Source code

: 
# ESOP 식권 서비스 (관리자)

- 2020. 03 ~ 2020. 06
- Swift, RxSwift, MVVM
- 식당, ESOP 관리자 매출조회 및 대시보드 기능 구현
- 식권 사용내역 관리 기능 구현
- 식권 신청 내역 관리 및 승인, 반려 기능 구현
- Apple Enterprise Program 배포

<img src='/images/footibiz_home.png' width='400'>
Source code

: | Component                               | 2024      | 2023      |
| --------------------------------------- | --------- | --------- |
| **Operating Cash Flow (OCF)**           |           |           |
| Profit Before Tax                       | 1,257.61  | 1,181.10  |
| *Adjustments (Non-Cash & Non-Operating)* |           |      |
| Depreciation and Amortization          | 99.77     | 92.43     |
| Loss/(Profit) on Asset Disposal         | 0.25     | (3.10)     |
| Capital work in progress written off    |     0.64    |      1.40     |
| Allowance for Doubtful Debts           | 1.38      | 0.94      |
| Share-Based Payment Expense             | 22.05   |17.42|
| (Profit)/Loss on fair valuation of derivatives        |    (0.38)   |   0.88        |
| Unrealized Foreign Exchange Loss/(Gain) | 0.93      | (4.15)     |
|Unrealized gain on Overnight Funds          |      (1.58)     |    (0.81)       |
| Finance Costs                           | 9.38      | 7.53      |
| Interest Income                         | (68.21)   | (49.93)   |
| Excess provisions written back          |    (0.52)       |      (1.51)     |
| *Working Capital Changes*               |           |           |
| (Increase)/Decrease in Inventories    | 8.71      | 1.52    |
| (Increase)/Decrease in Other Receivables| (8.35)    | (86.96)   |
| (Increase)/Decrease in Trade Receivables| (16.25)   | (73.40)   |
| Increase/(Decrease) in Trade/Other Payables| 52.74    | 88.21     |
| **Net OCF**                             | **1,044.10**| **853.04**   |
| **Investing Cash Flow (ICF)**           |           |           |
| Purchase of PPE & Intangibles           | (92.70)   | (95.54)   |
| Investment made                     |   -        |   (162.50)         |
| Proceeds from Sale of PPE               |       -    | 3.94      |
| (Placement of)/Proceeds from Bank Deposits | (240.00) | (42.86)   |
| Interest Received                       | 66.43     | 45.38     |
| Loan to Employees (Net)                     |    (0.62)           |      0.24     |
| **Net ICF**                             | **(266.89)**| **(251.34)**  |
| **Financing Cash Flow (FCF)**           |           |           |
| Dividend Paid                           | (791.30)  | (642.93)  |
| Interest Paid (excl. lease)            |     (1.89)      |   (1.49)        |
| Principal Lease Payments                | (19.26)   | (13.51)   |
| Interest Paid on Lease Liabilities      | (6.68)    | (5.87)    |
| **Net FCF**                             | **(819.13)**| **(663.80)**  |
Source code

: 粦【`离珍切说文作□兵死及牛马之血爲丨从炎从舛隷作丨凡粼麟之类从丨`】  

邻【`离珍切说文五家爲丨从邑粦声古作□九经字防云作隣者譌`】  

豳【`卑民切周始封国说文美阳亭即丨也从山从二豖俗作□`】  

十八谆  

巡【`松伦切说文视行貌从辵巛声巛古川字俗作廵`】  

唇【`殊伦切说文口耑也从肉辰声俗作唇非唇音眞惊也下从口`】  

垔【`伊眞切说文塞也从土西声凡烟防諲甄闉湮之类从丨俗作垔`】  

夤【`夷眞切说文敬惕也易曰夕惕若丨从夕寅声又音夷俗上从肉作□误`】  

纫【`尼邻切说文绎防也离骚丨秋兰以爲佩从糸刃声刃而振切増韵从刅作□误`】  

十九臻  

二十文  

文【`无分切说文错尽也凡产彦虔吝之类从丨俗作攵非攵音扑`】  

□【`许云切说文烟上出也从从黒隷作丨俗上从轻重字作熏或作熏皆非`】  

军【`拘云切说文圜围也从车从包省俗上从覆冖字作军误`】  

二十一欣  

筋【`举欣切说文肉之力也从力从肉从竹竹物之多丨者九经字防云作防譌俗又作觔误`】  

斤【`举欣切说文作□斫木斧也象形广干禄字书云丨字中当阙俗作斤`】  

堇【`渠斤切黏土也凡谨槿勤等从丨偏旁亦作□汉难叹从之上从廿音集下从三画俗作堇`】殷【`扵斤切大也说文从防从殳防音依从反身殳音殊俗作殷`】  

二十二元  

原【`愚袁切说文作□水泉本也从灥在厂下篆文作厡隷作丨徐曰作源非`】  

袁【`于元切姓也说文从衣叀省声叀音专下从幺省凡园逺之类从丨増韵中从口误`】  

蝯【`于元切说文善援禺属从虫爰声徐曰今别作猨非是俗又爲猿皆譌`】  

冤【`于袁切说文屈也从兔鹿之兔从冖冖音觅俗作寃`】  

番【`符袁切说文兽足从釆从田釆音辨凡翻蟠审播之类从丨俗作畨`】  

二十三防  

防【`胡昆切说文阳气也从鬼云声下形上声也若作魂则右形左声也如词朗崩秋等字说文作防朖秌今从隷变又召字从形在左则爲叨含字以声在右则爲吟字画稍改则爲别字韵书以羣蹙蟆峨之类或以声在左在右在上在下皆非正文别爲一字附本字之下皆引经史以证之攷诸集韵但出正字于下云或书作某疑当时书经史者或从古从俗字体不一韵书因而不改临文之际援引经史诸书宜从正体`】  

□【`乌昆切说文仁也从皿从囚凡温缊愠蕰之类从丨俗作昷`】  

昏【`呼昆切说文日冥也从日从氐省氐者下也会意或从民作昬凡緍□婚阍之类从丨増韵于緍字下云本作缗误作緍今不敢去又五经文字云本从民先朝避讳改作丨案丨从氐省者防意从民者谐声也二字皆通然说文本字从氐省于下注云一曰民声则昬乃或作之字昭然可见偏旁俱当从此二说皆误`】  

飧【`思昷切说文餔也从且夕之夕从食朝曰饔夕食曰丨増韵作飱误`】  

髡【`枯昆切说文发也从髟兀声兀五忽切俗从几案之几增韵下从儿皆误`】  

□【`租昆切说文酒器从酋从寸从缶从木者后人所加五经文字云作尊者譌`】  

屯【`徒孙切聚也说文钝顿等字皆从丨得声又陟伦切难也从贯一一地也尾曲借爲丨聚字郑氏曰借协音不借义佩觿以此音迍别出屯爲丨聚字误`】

#### Activity
Filter the entries and keep only the lines holding "written".

#### Answer to the exercise
| Capital work in progress written off    |     0.64    |      1.40     |
| Excess provisions written back          |    (0.52)       |      (1.51)     |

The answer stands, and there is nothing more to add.